All told, the best thing you could say about the finale was also the worst. The slate has been demonstrably wiped clean: Every single storyline deemed important in Season 2 (Sophia, Shane, Randall, the Greene family’s famous cucumber salad) is gone and we’re down to a core group with a limited lifespan but unlimited possibilities. But, as we’ve seen a hundred times before, the underlying problem with this group isn’t their context. It’s the group itself. Miraculously reunited in the one place they all agreed to reunite (was it that hard to guess that they’d all go back to the Sophia car?), their hollowness was on full display. T-Dog has a fancy pair of gloves but nothing to say. Daryl vacillates between kick-ass loner and sullen lapdog. Maggie cries until Glenn tells her he loves her, because while civilization may be dead, retrograde chivalry is alive and well. And inexplicable survivor Herschel is a shotgun-wielding greeting card, dropping unintentional laugh lines about the Rapture before fading obediently into the background.

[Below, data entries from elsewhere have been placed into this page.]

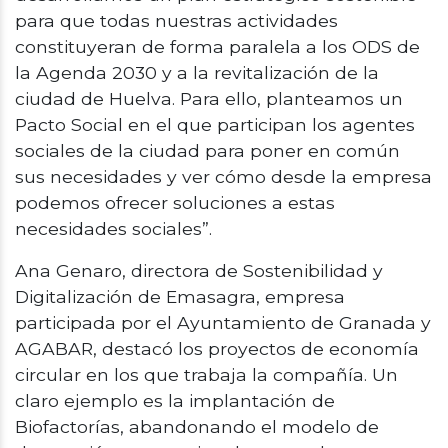
para que todas nuestras actividades
constituyeran de forma paralela a los ODS de
la Agenda 2030 y a la revitalización de la
ciudad de Huelva. Para ello, planteamos un
Pacto Social en el que participan los agentes
sociales de la ciudad para poner en común
sus necesidades y ver cómo desde la empresa
podemos ofrecer soluciones a estas
necesidades sociales”.
Ana Genaro, directora de Sostenibilidad y
Digitalización de Emasagra, empresa
participada por el Ayuntamiento de Granada y
AGABAR, destacó los proyectos de economía
circular en los que trabaja la compañía. Un
claro ejemplo es la implantación de
Biofactorías, abandonando el modelo de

And then there’s the Grimes family. Outside of the Kardashians, has there ever been a show built around a more noxious trio? About insufferable hat model Carl, little more needs be said. How many times can he be left unsupervised and still have it come across as accidental? It’s starting to remind me of the time I “forgot” to water an ugly plant for an entire summer. As for Lori, it appears the depth of her awfulness, like Bicycle Girl from the pilot, has no bottom. After Lady Macbething Rick into handling the Shane situation, she recoils from his confession as if he were trying to sneak The Human Centipede 2 into their Netflix queue, not defend his life. And no character embodies The Walking Dead’s emotional deficiencies more than Rick, whose leadership style continues to remind me of American tourists in Europe. To wit:
Rick: Have you seen Lori?
Rick: HAVE. YOU. SEEN. LORI?!?
Just raising your voice and repeating yourself doesn’t make you George Washington, let alone Jack Shephard. And judging by Rick’s stellar track record as head man I wouldn’t be surprised if, after his announcement that the group is no longer a democracy, Season 3 opens with T-Dog in a full tunic extolling the virtues of the Athenian parliament.
But what’s done is done. The farm has been put out to pasture. After 19 episodes, one thing that The Walking Dead has taught us is that zombies only move in one direction: forward. Any nicks, cuts, or sucking chest wounds they acquire along the way are barely noted. And so, too, does the show stagger on, high on ratings but low on logic. My only wish is that when The Walking Dead returns in the fall, it manages to locate what a zombie so desperately craves and what the show itself so desperately needs: brains.